Tigramite tests many conditional independencies to figure out the causal structure!
Demonstration: Conditional Independence
import numpy as np
np.random.seed(42)
n = 1000
# Confounder structure: Z → X and Z → Y
Z = np.random.randn(n) # Common cause
X = 0.8 * Z + np.random.randn(n) * 0.5 # Caused by Z
Y = 0.8 * Z + np.random.randn(n) * 0.5 # Also caused by Z
# Unconditional correlation (X and Y)
corr_xy = np.corrcoef(X, Y)[0, 1]
print(f"Correlation X-Y (unconditional): {corr_xy:.3f}")

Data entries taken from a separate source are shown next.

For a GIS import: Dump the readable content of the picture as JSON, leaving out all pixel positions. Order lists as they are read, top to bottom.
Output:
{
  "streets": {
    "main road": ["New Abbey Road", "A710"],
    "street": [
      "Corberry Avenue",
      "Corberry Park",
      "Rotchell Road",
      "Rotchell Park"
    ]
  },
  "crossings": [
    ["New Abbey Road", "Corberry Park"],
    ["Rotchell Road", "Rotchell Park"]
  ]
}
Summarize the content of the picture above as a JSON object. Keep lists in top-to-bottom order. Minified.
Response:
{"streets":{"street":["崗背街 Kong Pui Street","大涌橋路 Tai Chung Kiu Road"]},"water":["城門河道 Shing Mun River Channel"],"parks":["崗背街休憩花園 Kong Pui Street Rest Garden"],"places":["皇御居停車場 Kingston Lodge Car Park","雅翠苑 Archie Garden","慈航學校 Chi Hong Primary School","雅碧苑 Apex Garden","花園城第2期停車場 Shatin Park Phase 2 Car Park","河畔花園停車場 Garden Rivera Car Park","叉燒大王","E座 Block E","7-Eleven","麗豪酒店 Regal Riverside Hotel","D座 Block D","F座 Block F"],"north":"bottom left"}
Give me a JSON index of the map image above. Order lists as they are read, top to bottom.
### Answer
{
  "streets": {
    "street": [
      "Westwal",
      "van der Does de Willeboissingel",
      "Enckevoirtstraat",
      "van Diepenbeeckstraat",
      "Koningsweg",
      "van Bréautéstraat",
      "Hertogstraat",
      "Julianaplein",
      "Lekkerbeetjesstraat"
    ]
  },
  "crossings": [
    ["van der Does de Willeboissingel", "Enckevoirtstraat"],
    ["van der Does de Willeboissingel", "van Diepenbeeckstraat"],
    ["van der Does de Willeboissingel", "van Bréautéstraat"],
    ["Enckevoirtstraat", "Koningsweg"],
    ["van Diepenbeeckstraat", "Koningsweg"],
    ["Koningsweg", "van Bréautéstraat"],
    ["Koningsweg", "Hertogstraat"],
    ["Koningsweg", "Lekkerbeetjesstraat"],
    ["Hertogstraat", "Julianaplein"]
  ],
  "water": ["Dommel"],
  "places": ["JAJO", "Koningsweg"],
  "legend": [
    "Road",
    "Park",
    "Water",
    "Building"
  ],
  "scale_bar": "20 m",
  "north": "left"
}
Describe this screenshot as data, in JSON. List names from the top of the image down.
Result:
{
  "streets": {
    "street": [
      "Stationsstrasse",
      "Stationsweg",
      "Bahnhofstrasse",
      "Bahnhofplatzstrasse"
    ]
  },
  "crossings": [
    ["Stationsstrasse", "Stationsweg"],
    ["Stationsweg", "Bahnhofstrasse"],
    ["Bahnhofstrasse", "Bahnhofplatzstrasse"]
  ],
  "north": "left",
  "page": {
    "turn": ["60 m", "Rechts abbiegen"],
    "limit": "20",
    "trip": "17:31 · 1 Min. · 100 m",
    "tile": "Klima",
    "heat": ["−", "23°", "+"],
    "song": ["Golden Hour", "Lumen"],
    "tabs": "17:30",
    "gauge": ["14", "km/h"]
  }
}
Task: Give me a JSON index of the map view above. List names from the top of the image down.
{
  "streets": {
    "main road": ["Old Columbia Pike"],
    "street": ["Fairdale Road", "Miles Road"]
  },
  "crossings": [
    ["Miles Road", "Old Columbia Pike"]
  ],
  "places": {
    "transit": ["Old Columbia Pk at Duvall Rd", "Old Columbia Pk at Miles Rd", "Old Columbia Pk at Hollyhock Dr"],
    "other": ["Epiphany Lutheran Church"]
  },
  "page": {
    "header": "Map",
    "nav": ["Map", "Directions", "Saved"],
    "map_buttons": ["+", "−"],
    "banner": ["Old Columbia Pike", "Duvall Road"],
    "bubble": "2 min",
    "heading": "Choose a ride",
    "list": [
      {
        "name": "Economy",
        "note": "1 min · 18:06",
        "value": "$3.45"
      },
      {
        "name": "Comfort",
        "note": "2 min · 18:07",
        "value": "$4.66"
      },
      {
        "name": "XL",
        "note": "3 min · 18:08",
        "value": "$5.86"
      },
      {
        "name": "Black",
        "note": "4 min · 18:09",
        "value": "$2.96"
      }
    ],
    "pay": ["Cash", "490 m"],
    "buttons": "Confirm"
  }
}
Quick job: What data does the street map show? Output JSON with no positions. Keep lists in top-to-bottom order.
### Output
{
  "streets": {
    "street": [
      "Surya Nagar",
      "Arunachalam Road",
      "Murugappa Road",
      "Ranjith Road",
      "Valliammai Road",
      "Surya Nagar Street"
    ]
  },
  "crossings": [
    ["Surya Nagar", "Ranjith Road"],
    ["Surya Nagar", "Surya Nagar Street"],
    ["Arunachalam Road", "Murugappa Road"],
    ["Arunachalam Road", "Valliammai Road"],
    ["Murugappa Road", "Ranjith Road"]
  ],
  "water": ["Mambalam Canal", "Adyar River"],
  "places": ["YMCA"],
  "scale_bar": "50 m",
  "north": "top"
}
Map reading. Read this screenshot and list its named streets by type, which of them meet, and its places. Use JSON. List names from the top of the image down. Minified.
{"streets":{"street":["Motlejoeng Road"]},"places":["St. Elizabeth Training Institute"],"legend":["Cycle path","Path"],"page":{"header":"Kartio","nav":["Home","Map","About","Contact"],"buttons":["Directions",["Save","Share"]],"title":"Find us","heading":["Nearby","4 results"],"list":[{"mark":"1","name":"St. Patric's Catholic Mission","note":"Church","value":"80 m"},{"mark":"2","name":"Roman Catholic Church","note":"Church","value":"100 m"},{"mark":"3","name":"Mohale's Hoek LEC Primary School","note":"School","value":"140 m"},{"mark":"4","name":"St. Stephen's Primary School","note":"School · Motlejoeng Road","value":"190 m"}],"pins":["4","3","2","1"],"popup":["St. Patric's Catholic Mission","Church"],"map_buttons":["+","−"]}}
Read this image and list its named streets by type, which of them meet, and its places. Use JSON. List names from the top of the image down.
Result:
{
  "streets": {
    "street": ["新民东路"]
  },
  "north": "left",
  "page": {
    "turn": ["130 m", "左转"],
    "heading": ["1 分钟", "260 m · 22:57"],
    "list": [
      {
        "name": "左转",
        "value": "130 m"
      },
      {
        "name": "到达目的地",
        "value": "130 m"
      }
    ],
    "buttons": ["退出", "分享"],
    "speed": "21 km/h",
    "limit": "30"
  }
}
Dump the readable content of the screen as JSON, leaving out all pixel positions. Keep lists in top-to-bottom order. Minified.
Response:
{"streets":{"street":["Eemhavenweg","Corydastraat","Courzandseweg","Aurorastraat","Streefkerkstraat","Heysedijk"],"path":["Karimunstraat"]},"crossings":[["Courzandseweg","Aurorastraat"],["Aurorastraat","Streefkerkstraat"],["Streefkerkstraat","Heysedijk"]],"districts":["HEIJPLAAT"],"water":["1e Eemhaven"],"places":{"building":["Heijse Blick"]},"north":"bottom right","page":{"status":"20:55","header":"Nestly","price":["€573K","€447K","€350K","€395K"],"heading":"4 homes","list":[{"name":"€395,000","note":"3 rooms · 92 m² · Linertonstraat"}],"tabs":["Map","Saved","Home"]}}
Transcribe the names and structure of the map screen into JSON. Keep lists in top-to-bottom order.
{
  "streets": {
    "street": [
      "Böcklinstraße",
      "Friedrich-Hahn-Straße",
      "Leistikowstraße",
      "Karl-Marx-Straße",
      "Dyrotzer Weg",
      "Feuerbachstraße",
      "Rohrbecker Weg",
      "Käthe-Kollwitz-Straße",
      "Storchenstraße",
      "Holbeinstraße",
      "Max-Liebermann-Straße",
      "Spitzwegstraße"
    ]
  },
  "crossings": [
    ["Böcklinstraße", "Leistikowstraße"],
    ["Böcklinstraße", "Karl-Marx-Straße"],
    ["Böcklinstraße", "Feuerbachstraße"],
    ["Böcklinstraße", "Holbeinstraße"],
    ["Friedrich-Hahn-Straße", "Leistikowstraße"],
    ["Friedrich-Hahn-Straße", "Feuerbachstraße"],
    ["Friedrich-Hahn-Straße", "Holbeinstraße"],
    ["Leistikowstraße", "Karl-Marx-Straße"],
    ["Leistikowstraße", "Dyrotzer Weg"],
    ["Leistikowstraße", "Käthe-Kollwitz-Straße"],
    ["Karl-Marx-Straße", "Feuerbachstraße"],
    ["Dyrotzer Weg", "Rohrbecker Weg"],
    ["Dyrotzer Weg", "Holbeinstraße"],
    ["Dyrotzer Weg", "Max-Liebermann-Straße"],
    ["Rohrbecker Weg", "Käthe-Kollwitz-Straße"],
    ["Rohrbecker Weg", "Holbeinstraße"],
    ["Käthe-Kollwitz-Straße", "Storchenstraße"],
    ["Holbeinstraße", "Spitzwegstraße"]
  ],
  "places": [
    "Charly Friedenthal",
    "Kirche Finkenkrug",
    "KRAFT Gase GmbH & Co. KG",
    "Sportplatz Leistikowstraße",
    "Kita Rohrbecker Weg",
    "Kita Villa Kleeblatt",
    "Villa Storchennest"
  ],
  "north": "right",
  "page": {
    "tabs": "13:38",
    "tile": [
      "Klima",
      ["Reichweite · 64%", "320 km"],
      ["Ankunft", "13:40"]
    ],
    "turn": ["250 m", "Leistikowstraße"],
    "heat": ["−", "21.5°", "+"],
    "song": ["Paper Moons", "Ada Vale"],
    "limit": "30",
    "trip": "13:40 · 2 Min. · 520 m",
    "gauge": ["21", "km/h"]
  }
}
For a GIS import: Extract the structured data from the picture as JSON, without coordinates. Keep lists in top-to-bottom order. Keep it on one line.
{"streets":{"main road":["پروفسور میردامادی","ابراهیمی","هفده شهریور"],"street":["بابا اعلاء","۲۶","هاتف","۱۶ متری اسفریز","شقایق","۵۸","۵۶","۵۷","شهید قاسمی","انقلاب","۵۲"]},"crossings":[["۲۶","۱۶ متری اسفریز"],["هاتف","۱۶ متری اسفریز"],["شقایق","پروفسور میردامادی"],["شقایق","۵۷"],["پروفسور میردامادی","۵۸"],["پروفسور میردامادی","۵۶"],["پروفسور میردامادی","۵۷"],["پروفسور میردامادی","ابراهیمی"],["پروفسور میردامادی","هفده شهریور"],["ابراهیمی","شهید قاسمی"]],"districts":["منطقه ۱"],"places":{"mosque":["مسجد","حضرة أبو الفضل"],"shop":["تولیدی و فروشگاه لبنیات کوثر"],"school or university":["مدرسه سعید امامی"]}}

print("They look correlated!\n")
# Partial correlation (X and Y given Z)
# Regress X on Z, get residuals
slope_xz = np.polyfit(Z, X, 1)[0]
X_resid = X - slope_xz * Z
# Regress Y on Z, get residuals
slope_yz = np.polyfit(Z, Y, 1)[0]
Y_resid = Y - slope_yz * Z
# Correlation of residuals = partial correlation
partial_corr = np.corrcoef(X_resid, Y_resid)[0, 1]
print(f"Partial correlation X-Y | Z: {partial_corr:.3f}")
print("Almost zero! X and Y are conditionally independent given Z.")
print("\nThis tells us: X doesn't directly cause Y (and vice versa).")
print("The correlation was spurious - caused by the confounder Z.")Summary: Your Causal Vocabulary Cheat Sheet
| Term | Simple Definition |
|---|---|
| DAG | A causal diagram with arrows, no loops |
| Node | A variable in the graph (a circle) |
| Edge | A causal link (an arrow) |
| Parent | Direct cause of a variable |
| Confounder | Hidden common cause creating spurious correlation |
| Mediator | Variable in the middle of a causal chain |
| Collider | Variable caused by two others |
| Lag (τ) | Time steps between cause and effect |
| Autocorrelation | Variable depending on its own past |
(i, -τ) | Tigramite notation: variable i at lag τ |
--> | Definite causal direction in output |
| Conditional independence | X and Y unrelated given Z |
Quick Quiz
Q1: In notation (2, -3), what does the -3 mean?
The variable is 3 time steps in the PAST (lag of 3).
Q2: You see --> between Temperature and Quality. What does this mean?
Temperature CAUSES Quality, and we're confident about the direction.
Q3: X and Y are correlated. After conditioning on Z, they're not. What pattern is this?
Confounder pattern! Z is a common cause of both X and Y.